Start of Excerpted passage
# Wild camping spots scottish borders



## barryd (May 9, 2008)

Hi

Off to Eyemouth, St Abbs area and beyond up towards North Berwick on Sunday for a few days. There are a few CL's but I wondered if anybody knew of any good wild camping spots hopefully near the sea.

Thanks


----------



## clodhopper2006 (Aug 13, 2006)

Slightly further on from North Berwick is Aberlady and just outside on the North Berwick road is a nature reserve. We,ve stayed in the shore side car park a couple of times and it's very nice.
Also in the borders is the border crossing point on the A68 atCarter Bar. Two very nice laybyes, one on each side of the road and served by a burgur bar on summer mornings.


Bob


----------



## barryd (May 9, 2008)

Hi Bob

I just google earthed Aberlady and I think I found the spot your talking about. Looks ok. If you move further up the road to Gullane on the sea front there appears to be another large car park type area, might also be worth a look. I know about Carter Bar, well the burger van anyway! Thanks for the tips.
End of Excerpted passage
Start of Entries shown
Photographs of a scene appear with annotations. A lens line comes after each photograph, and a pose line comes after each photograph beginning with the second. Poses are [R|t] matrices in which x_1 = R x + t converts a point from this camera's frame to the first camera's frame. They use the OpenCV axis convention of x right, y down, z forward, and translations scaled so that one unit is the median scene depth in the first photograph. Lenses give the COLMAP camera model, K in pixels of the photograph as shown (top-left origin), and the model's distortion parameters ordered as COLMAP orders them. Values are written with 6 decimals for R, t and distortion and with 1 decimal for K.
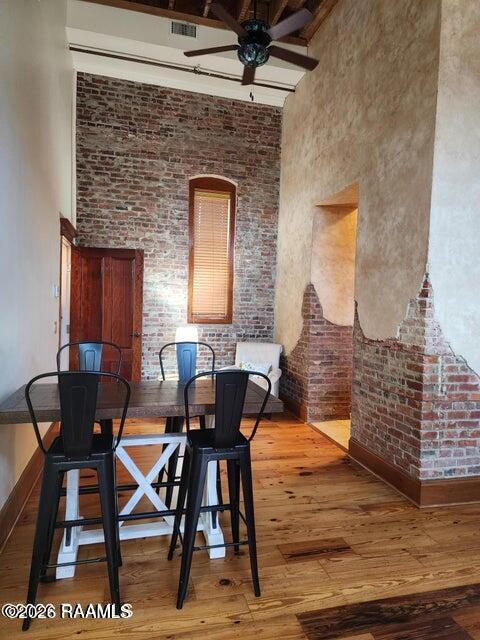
lens RADIAL K [[430.9, 0, 241.9], [0, 430.9, 318.7], [0, 0, 1]] dist [0.076198, -0.069569]
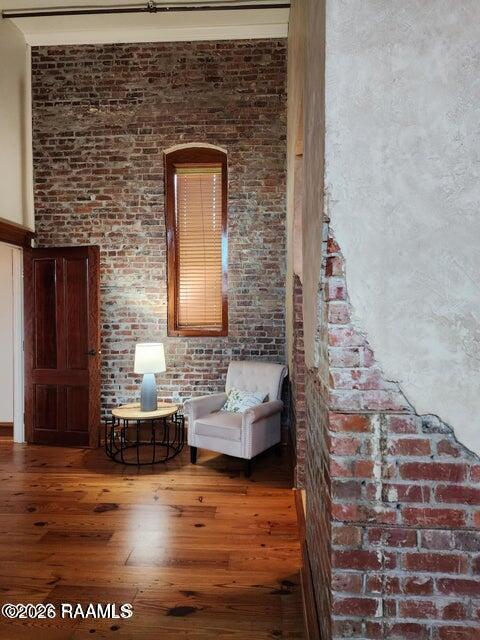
lens RADIAL K [[430.9, 0, 238.5], [0, 430.9, 317.2], [0, 0, 1]] dist [0.076198, -0.069569]
pose [[0.942627, -0.027615, -0.332705, 0.270634], [0.018433, 0.999358, -0.030723, 0.001866], [0.333340, 0.022828, 0.942530, 0.323326]]
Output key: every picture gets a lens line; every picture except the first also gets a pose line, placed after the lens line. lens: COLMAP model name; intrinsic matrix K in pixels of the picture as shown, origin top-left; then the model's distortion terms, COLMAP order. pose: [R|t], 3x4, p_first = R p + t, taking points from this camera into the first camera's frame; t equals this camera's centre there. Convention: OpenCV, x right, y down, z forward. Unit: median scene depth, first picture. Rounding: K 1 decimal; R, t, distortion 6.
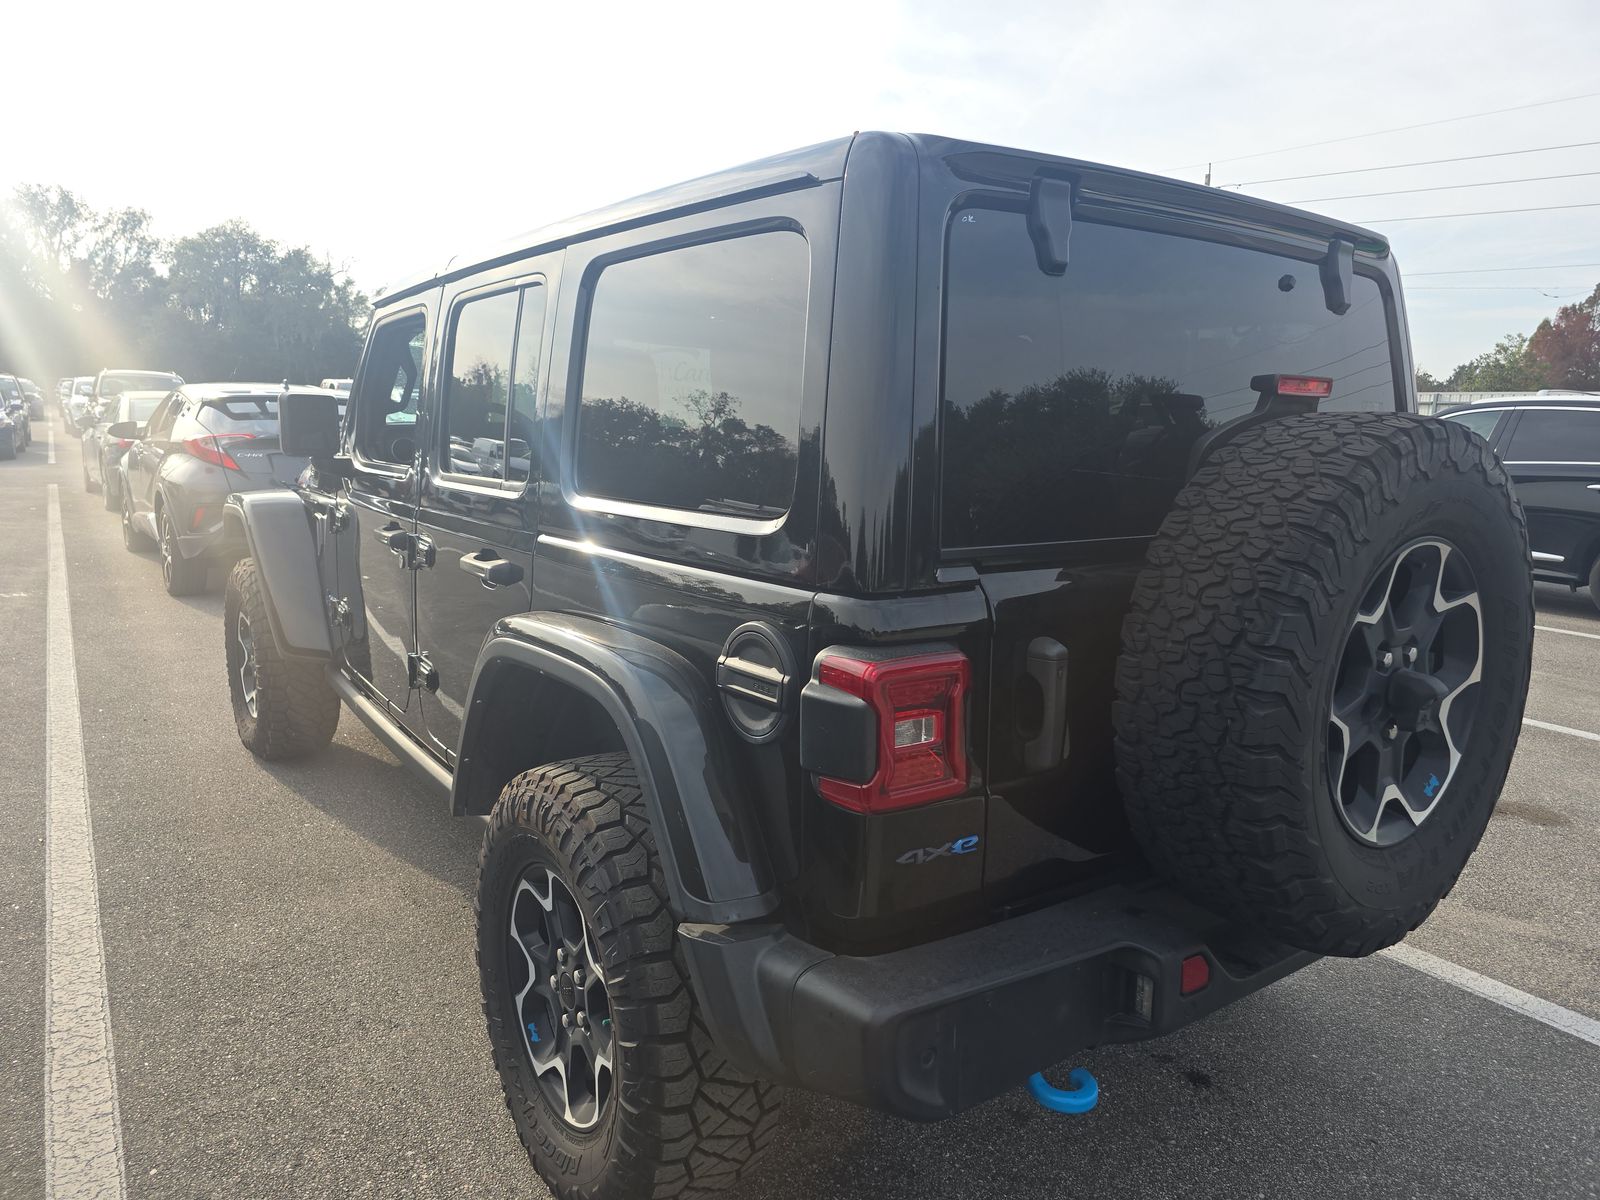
lens RADIAL K [[1062.4, 0, 809.4], [0, 1062.4, 607.8], [0, 0, 1]] dist [0.025604, -0.027500]
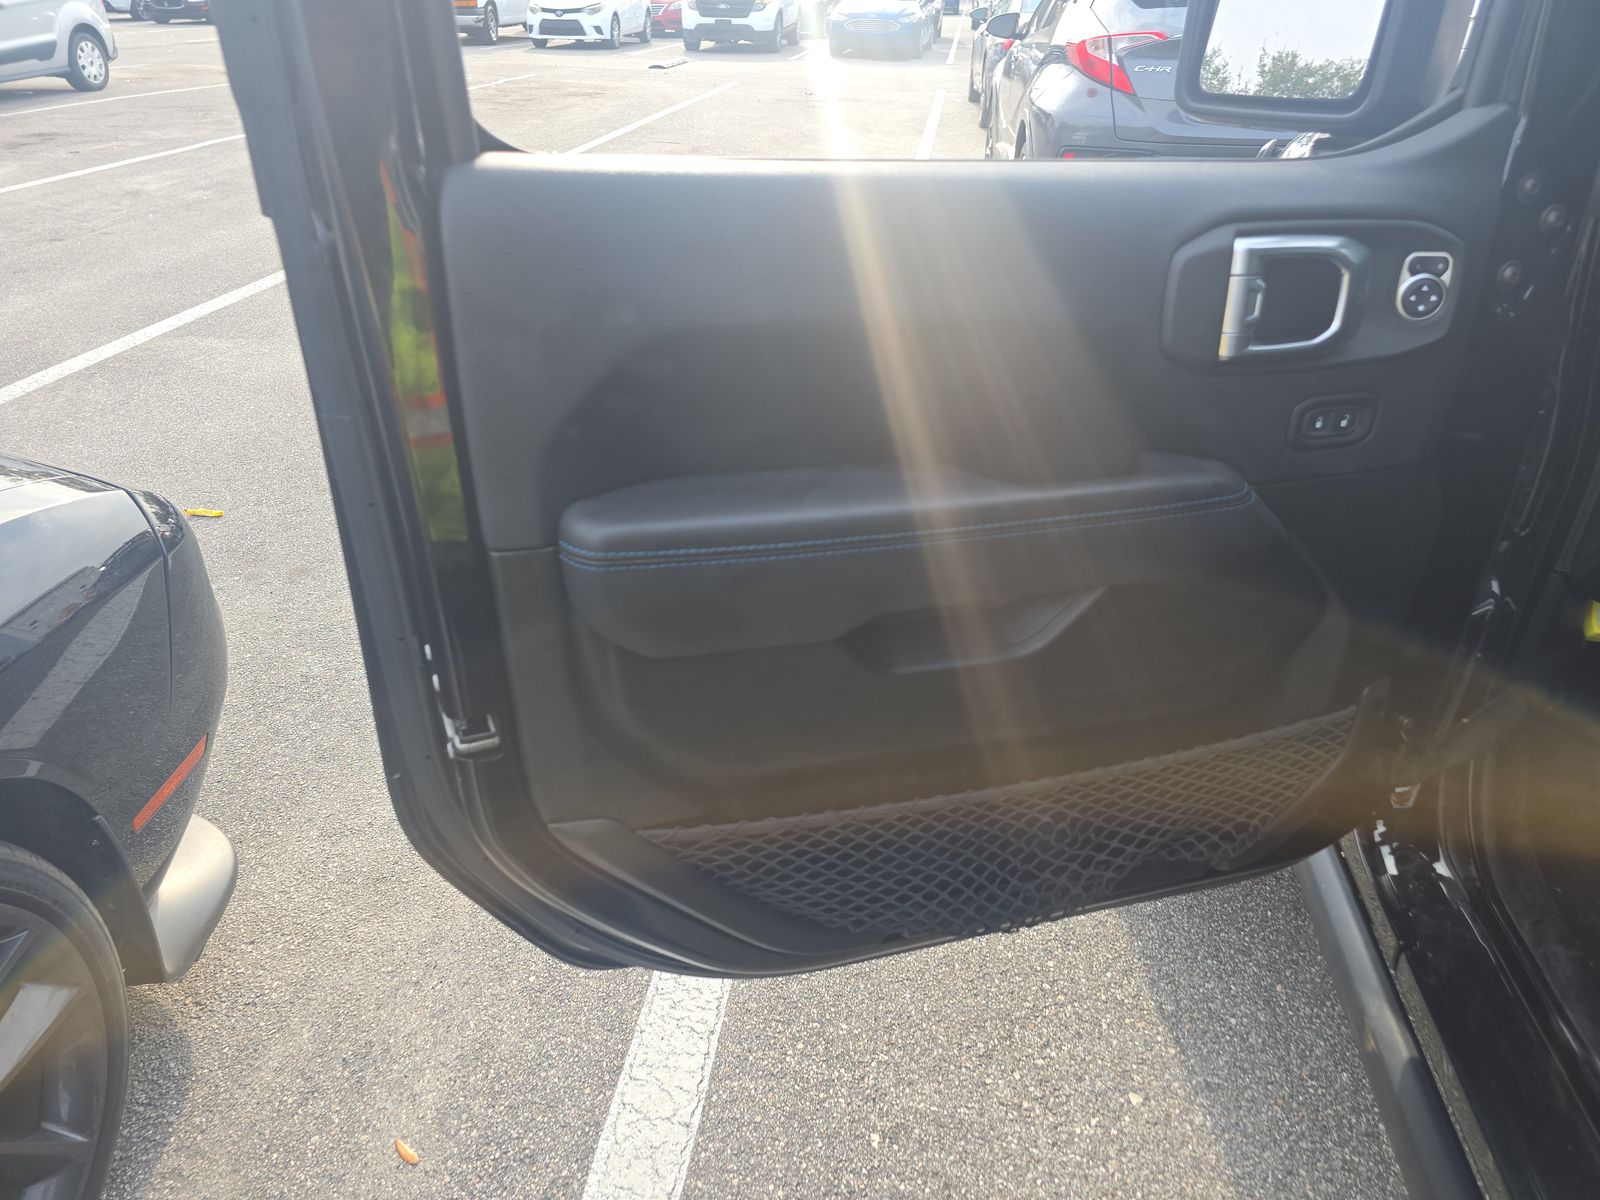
lens RADIAL K [[1062.4, 0, 800.2], [0, 1062.4, 601.3], [0, 0, 1]] dist [0.025604, -0.027500]
pose [[0.733970, 0.318589, -0.599824, -0.149838], [-0.105998, 0.926067, 0.362166, -0.044073], [0.670859, -0.202239, 0.713475, 0.259692]]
End of Entries shown
Instructions to follow:
Write out the camping thread again from "## clodhopper2006 (Aug" to "on summer mornings.", substituting "wildlife reserve" for "nature reserve".

Expected answer:
## clodhopper2006 (Aug 13, 2006)

Slightly further on from North Berwick is Aberlady and just outside on the North Berwick road is a wildlife reserve. We,ve stayed in the shore side car park a couple of times and it's very nice.
Also in the borders is the border crossing point on the A68 atCarter Bar. Two very nice laybyes, one on each side of the road and served by a burgur bar on summer mornings.